* _WHAT THE EXERCISE ASKS_
In your reply, print every line of the listing exactly and omit all images.

* _EXTRACTED RECORDS_
************

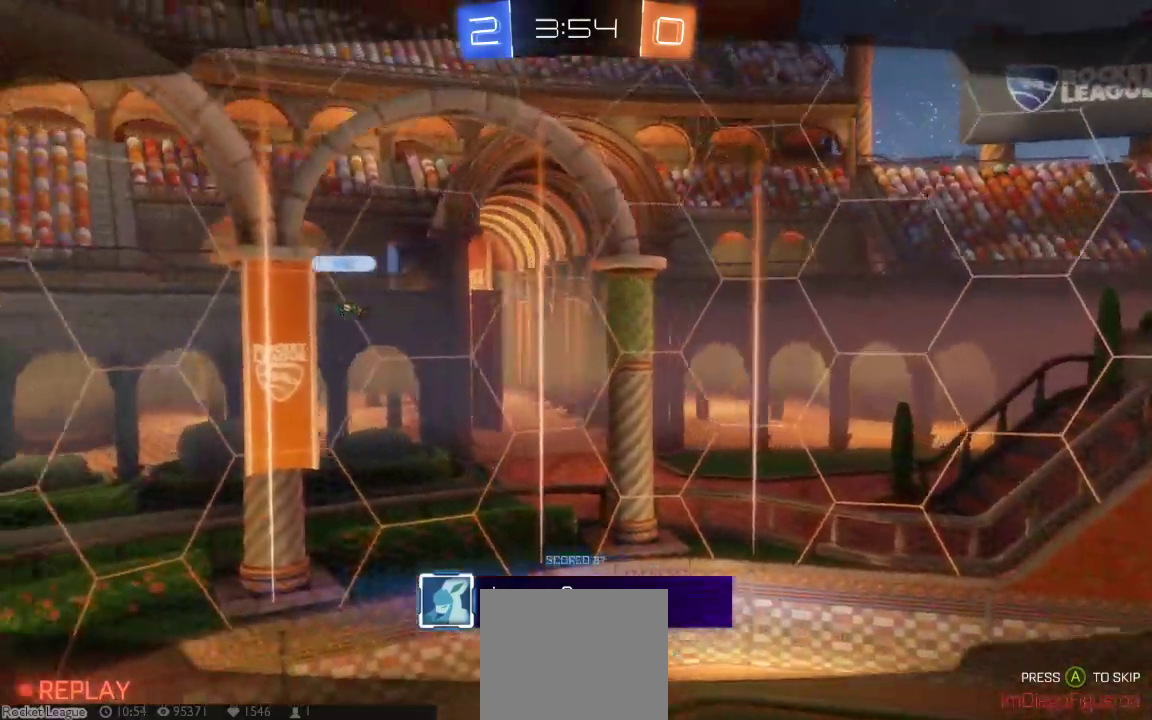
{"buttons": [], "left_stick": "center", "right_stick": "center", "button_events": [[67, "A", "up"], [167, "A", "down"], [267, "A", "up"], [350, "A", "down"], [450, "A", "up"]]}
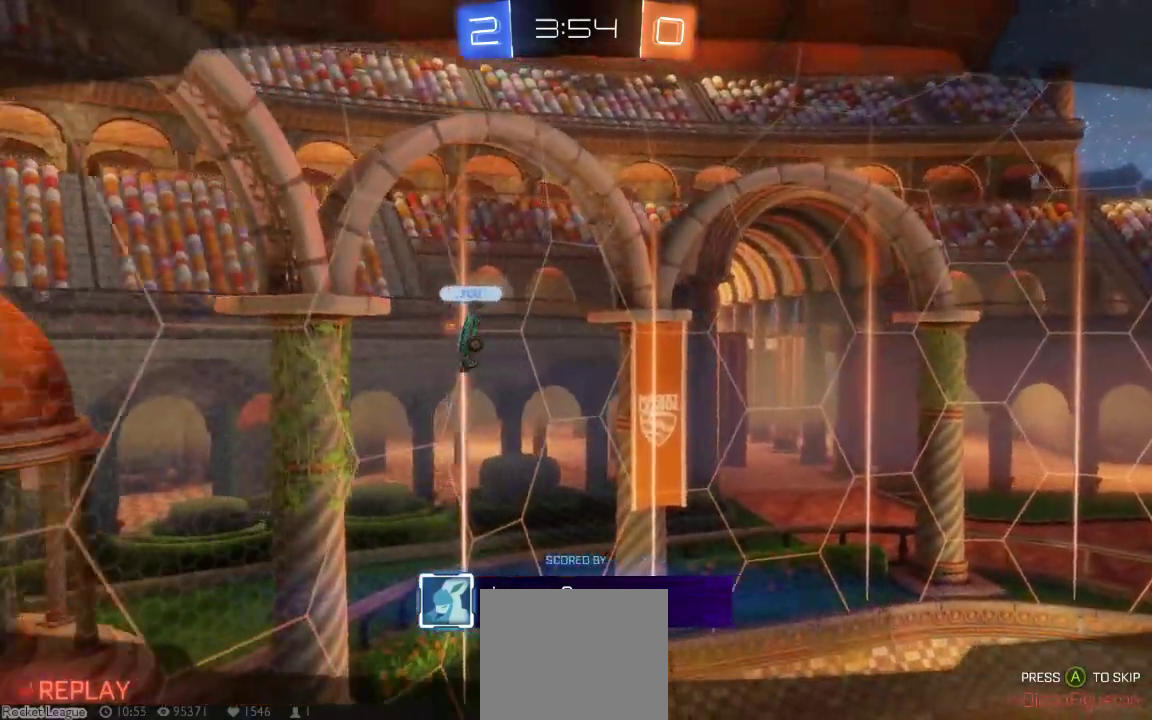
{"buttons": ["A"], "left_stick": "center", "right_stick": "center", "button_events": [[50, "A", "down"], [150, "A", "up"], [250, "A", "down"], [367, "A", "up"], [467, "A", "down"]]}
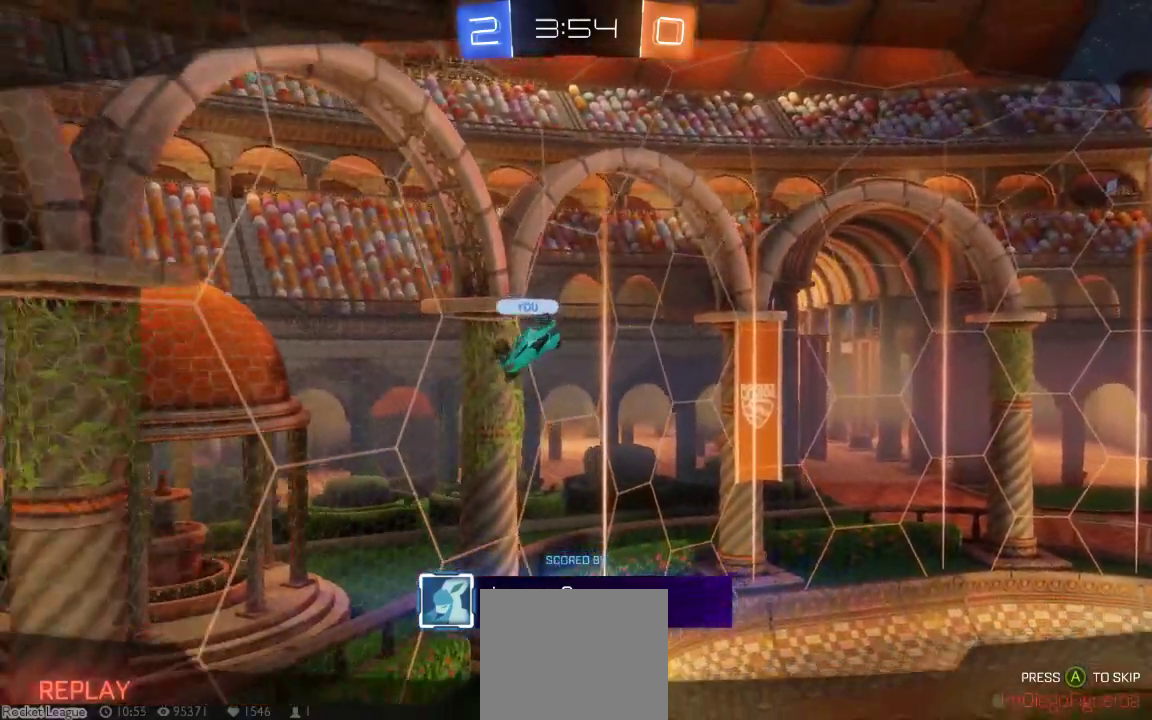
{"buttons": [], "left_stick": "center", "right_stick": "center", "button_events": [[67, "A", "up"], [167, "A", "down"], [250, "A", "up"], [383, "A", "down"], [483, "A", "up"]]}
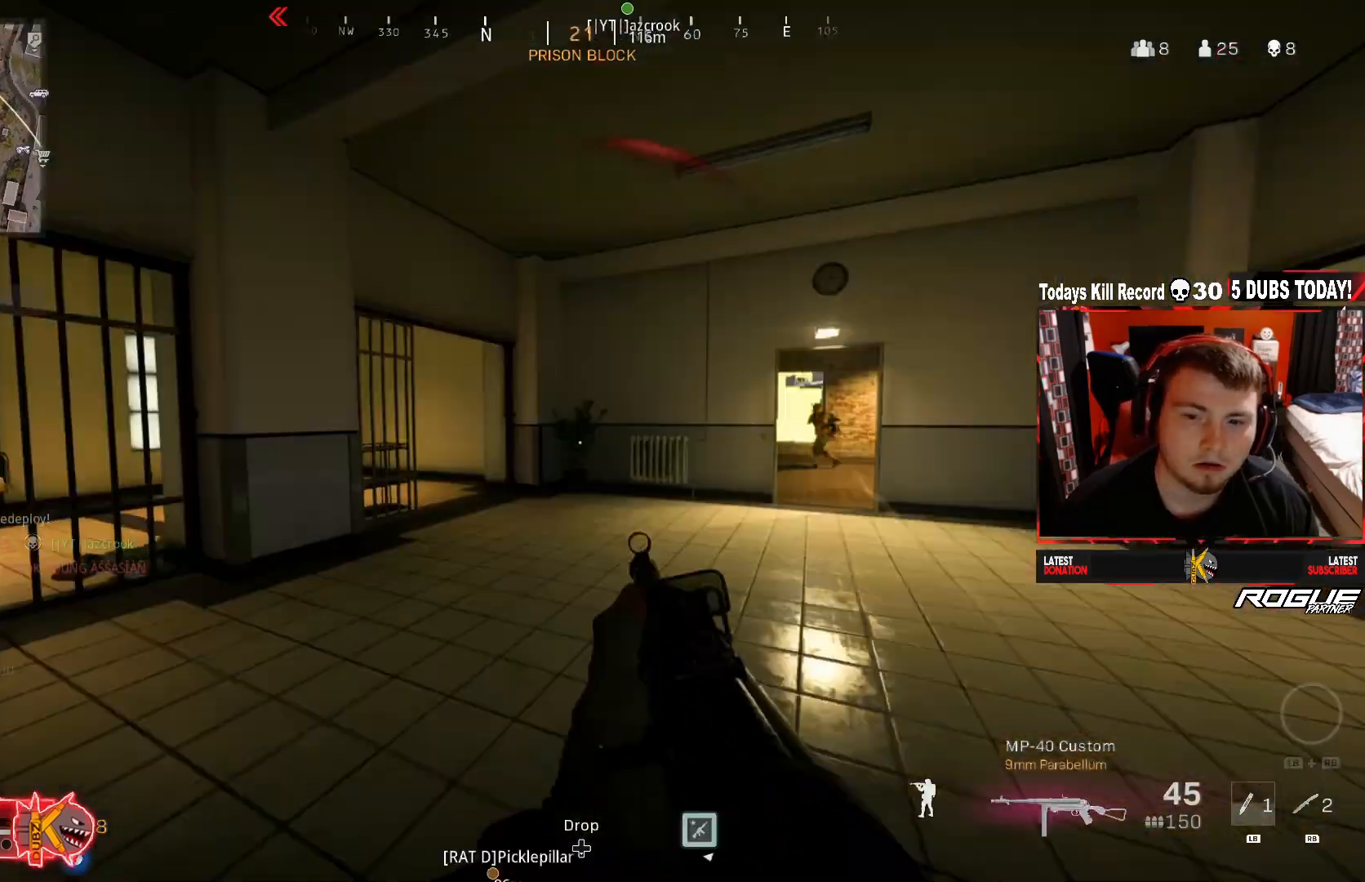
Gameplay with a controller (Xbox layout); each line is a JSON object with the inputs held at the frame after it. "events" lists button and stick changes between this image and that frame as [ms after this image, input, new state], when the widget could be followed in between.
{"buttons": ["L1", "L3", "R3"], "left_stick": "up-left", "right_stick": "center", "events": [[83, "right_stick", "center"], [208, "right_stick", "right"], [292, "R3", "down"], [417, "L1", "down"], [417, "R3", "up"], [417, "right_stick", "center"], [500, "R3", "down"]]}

************

* _RESPONSE AREA_
{"buttons": [], "left_stick": "center", "right_stick": "center", "button_events": [[67, "A", "up"], [167, "A", "down"], [267, "A", "up"], [350, "A", "down"], [450, "A", "up"]]}
{"buttons": ["A"], "left_stick": "center", "right_stick": "center", "button_events": [[50, "A", "down"], [150, "A", "up"], [250, "A", "down"], [367, "A", "up"], [467, "A", "down"]]}
{"buttons": [], "left_stick": "center", "right_stick": "center", "button_events": [[67, "A", "up"], [167, "A", "down"], [250, "A", "up"], [383, "A", "down"], [483, "A", "up"]]}
Gameplay with a controller (Xbox layout); each line is a JSON object with the inputs held at the frame after it. "events" lists button and stick changes between this image and that frame as [ms after this image, input, new state], when the widget could be followed in between.
{"buttons": ["L1", "L3", "R3"], "left_stick": "up-left", "right_stick": "center", "events": [[83, "right_stick", "center"], [208, "right_stick", "right"], [292, "R3", "down"], [417, "L1", "down"], [417, "R3", "up"], [417, "right_stick", "center"], [500, "R3", "down"]]}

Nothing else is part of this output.